Isso significa que a religião perdeu o seu “dossel”, sua autoridade e seu poder de explicar a vida, a realidade e o mundo, conforme Berger (2003:145), tornando-se privatizada e ao gosto da escolha do indivíduo. Considerando o fato de a religião perdeu sua prerrogativa de explicar a vida nas suas mais variadas dimensões, para Reginaldo Prandi e Pierucci (1996) a sociedade não precisa dela para nada essencial ao seu funcionamento. De acordo com esses pesquisadores (1996:260), a sociedade recorre à religião apenas festivamente, o que contribuiu para que ela fosse passando processualmente para o âmbito do indivíduo, e deste, para a esfera do consumo e em conformidade as regras do mercado. Isso indica que a gestão empresarial foi incorporada pela religião, o que serviu para iniciar uma nova forma de lidar e administrar o sagrado.

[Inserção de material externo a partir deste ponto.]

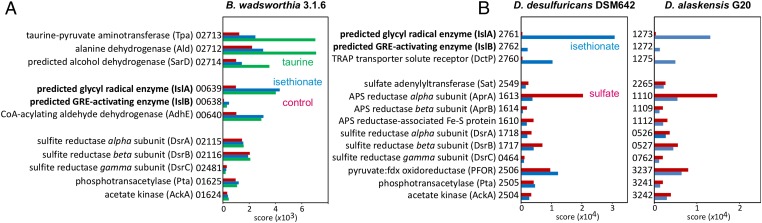
Proteomics experiments with cell-free extracts reveal a putative desulfonating GRE. (A and B) Proteins encoded by the taurine and isethionate utilization gene clusters, including the predicted isethionate GRE (IslA) and GRE-activase (IslB) components, are specifically and strongly expressed during growth with taurine (B. wadsworthia) and isethionate (B. wadsworthia, Desulfovibrio strains). Constitutively expressed proteins for, for example, sulfite reduction (Dsr) and metabolism of acetyl-CoA (Pta and AckA), are shown for comparison. IMG locus tag numbers are given; their prefixes are shown in Fig. 1C. Shown are results of representative total proteomic analyses replicated at least twice with extracts prepared from independent growth experiments.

Essa nova lógica está voltada para o melhor desempenho da organização, tanto em termos de atuação no mercado religioso, quanto no que se refere à satisfação imediata dos fiéis e demais indivíduos. E por isso quer Peter F. Drucker (1999:80) declara: nas instituições do tipo igreja, sem fins econômicos propriamente econômicos, o desempenho precisa ser planejado, o que requer uma competência especial no trabalho de gestão da organização. Ser competente na gestão de uma igreja, no entanto, significa atuar com eficiência e eficácia para se obter bons resultados, o que certamente, envolve a gestão do sagrado numa perspectiva empresarial. Além disso, um gestor competente comunica a visão, lidera pessoas para que sigam o caminho e ainda executa táticas administrativas que sejam úteis na resolução dos conflitos organizacionais.